Dataset rows:
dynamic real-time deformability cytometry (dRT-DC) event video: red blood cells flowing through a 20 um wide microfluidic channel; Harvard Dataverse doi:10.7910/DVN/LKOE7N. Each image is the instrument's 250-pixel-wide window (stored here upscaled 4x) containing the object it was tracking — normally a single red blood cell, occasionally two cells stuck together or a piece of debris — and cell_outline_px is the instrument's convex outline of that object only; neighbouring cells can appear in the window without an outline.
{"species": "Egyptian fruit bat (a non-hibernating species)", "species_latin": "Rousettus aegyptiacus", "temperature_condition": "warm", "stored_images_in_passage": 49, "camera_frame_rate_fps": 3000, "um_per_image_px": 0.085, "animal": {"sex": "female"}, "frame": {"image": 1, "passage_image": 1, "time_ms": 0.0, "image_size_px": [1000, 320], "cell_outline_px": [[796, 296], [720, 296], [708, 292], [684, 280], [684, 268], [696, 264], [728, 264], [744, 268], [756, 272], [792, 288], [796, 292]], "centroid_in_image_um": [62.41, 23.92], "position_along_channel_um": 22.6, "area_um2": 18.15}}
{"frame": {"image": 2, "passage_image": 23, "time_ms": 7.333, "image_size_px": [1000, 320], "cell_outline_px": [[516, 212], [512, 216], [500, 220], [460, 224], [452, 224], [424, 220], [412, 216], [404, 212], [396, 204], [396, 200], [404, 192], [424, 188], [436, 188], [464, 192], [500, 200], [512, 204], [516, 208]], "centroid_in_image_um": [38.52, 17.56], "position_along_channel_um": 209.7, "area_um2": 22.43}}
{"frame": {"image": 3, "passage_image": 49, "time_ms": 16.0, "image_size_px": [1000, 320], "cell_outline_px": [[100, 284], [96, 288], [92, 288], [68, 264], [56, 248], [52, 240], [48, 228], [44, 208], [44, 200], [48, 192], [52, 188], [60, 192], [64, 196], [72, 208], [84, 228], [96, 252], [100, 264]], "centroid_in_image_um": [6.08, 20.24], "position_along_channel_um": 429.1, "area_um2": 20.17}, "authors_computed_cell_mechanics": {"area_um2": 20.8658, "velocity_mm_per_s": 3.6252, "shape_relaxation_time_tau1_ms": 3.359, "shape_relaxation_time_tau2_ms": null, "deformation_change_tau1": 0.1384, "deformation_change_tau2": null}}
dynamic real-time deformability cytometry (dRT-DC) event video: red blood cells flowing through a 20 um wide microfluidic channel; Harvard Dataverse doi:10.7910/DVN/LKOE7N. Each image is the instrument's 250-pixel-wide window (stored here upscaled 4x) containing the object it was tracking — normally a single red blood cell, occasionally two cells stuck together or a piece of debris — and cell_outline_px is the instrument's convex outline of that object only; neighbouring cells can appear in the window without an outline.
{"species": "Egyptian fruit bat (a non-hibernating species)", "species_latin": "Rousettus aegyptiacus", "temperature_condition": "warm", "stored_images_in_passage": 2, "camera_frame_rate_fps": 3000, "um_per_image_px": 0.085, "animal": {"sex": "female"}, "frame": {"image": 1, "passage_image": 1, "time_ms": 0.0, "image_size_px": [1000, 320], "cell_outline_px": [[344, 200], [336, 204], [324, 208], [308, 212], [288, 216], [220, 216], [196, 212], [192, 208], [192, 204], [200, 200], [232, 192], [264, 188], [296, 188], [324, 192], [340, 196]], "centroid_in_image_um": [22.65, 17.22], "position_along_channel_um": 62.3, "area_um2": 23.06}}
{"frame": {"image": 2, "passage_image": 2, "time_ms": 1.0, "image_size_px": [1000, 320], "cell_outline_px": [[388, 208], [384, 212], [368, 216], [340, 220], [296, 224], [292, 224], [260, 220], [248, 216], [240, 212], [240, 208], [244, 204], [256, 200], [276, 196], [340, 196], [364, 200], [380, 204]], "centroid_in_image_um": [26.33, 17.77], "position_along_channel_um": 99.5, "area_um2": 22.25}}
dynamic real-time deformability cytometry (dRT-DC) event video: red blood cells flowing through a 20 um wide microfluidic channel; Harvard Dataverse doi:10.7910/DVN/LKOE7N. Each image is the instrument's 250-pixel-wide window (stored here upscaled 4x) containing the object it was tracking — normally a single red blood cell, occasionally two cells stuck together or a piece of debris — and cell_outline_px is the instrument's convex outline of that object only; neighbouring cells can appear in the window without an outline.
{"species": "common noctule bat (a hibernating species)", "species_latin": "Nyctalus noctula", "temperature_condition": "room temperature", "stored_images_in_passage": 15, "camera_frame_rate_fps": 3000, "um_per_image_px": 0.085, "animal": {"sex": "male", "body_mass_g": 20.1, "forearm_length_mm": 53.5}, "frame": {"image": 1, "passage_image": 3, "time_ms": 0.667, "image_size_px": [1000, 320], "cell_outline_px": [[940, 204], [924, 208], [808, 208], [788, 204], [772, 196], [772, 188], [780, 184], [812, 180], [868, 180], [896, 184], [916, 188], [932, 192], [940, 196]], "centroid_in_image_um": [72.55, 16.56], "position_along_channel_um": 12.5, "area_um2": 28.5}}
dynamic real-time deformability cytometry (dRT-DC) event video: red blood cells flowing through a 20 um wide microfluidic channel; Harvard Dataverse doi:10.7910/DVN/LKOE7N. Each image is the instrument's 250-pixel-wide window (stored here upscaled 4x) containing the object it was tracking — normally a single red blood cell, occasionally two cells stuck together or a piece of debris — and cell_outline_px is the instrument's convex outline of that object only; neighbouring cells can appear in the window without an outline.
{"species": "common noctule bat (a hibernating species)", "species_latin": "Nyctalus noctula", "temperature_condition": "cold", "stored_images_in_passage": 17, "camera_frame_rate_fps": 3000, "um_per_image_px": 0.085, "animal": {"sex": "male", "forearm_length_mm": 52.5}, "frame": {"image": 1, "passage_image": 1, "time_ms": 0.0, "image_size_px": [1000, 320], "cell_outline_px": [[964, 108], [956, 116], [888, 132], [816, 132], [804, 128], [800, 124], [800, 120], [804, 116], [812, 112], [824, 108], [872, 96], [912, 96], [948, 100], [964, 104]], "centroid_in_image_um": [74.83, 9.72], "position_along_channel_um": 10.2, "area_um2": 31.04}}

Work to complete:
From the records above, please extract every line and repeat it exactly.

Response to this task:
dynamic real-time deformability cytometry (dRT-DC) event video: red blood cells flowing through a 20 um wide microfluidic channel; Harvard Dataverse doi:10.7910/DVN/LKOE7N. Each image is the instrument's 250-pixel-wide window (stored here upscaled 4x) containing the object it was tracking — normally a single red blood cell, occasionally two cells stuck together or a piece of debris — and cell_outline_px is the instrument's convex outline of that object only; neighbouring cells can appear in the window without an outline.
{"species": "Egyptian fruit bat (a non-hibernating species)", "species_latin": "Rousettus aegyptiacus", "temperature_condition": "warm", "stored_images_in_passage": 49, "camera_frame_rate_fps": 3000, "um_per_image_px": 0.085, "animal": {"sex": "female"}, "frame": {"image": 1, "passage_image": 1, "time_ms": 0.0, "image_size_px": [1000, 320], "cell_outline_px": [[796, 296], [720, 296], [708, 292], [684, 280], [684, 268], [696, 264], [728, 264], [744, 268], [756, 272], [792, 288], [796, 292]], "centroid_in_image_um": [62.41, 23.92], "position_along_channel_um": 22.6, "area_um2": 18.15}}
{"frame": {"image": 2, "passage_image": 23, "time_ms": 7.333, "image_size_px": [1000, 320], "cell_outline_px": [[516, 212], [512, 216], [500, 220], [460, 224], [452, 224], [424, 220], [412, 216], [404, 212], [396, 204], [396, 200], [404, 192], [424, 188], [436, 188], [464, 192], [500, 200], [512, 204], [516, 208]], "centroid_in_image_um": [38.52, 17.56], "position_along_channel_um": 209.7, "area_um2": 22.43}}
{"frame": {"image": 3, "passage_image": 49, "time_ms": 16.0, "image_size_px": [1000, 320], "cell_outline_px": [[100, 284], [96, 288], [92, 288], [68, 264], [56, 248], [52, 240], [48, 228], [44, 208], [44, 200], [48, 192], [52, 188], [60, 192], [64, 196], [72, 208], [84, 228], [96, 252], [100, 264]], "centroid_in_image_um": [6.08, 20.24], "position_along_channel_um": 429.1, "area_um2": 20.17}, "authors_computed_cell_mechanics": {"area_um2": 20.8658, "velocity_mm_per_s": 3.6252, "shape_relaxation_time_tau1_ms": 3.359, "shape_relaxation_time_tau2_ms": null, "deformation_change_tau1": 0.1384, "deformation_change_tau2": null}}
dynamic real-time deformability cytometry (dRT-DC) event video: red blood cells flowing through a 20 um wide microfluidic channel; Harvard Dataverse doi:10.7910/DVN/LKOE7N. Each image is the instrument's 250-pixel-wide window (stored here upscaled 4x) containing the object it was tracking — normally a single red blood cell, occasionally two cells stuck together or a piece of debris — and cell_outline_px is the instrument's convex outline of that object only; neighbouring cells can appear in the window without an outline.
{"species": "Egyptian fruit bat (a non-hibernating species)", "species_latin": "Rousettus aegyptiacus", "temperature_condition": "warm", "stored_images_in_passage": 2, "camera_frame_rate_fps": 3000, "um_per_image_px": 0.085, "animal": {"sex": "female"}, "frame": {"image": 1, "passage_image": 1, "time_ms": 0.0, "image_size_px": [1000, 320], "cell_outline_px": [[344, 200], [336, 204], [324, 208], [308, 212], [288, 216], [220, 216], [196, 212], [192, 208], [192, 204], [200, 200], [232, 192], [264, 188], [296, 188], [324, 192], [340, 196]], "centroid_in_image_um": [22.65, 17.22], "position_along_channel_um": 62.3, "area_um2": 23.06}}
{"frame": {"image": 2, "passage_image": 2, "time_ms": 1.0, "image_size_px": [1000, 320], "cell_outline_px": [[388, 208], [384, 212], [368, 216], [340, 220], [296, 224], [292, 224], [260, 220], [248, 216], [240, 212], [240, 208], [244, 204], [256, 200], [276, 196], [340, 196], [364, 200], [380, 204]], "centroid_in_image_um": [26.33, 17.77], "position_along_channel_um": 99.5, "area_um2": 22.25}}
dynamic real-time deformability cytometry (dRT-DC) event video: red blood cells flowing through a 20 um wide microfluidic channel; Harvard Dataverse doi:10.7910/DVN/LKOE7N. Each image is the instrument's 250-pixel-wide window (stored here upscaled 4x) containing the object it was tracking — normally a single red blood cell, occasionally two cells stuck together or a piece of debris — and cell_outline_px is the instrument's convex outline of that object only; neighbouring cells can appear in the window without an outline.
{"species": "common noctule bat (a hibernating species)", "species_latin": "Nyctalus noctula", "temperature_condition": "room temperature", "stored_images_in_passage": 15, "camera_frame_rate_fps": 3000, "um_per_image_px": 0.085, "animal": {"sex": "male", "body_mass_g": 20.1, "forearm_length_mm": 53.5}, "frame": {"image": 1, "passage_image": 3, "time_ms": 0.667, "image_size_px": [1000, 320], "cell_outline_px": [[940, 204], [924, 208], [808, 208], [788, 204], [772, 196], [772, 188], [780, 184], [812, 180], [868, 180], [896, 184], [916, 188], [932, 192], [940, 196]], "centroid_in_image_um": [72.55, 16.56], "position_along_channel_um": 12.5, "area_um2": 28.5}}
dynamic real-time deformability cytometry (dRT-DC) event video: red blood cells flowing through a 20 um wide microfluidic channel; Harvard Dataverse doi:10.7910/DVN/LKOE7N. Each image is the instrument's 250-pixel-wide window (stored here upscaled 4x) containing the object it was tracking — normally a single red blood cell, occasionally two cells stuck together or a piece of debris — and cell_outline_px is the instrument's convex outline of that object only; neighbouring cells can appear in the window without an outline.
{"species": "common noctule bat (a hibernating species)", "species_latin": "Nyctalus noctula", "temperature_condition": "cold", "stored_images_in_passage": 17, "camera_frame_rate_fps": 3000, "um_per_image_px": 0.085, "animal": {"sex": "male", "forearm_length_mm": 52.5}, "frame": {"image": 1, "passage_image": 1, "time_ms": 0.0, "image_size_px": [1000, 320], "cell_outline_px": [[964, 108], [956, 116], [888, 132], [816, 132], [804, 128], [800, 124], [800, 120], [804, 116], [812, 112], [824, 108], [872, 96], [912, 96], [948, 100], [964, 104]], "centroid_in_image_um": [74.83, 9.72], "position_along_channel_um": 10.2, "area_um2": 31.04}}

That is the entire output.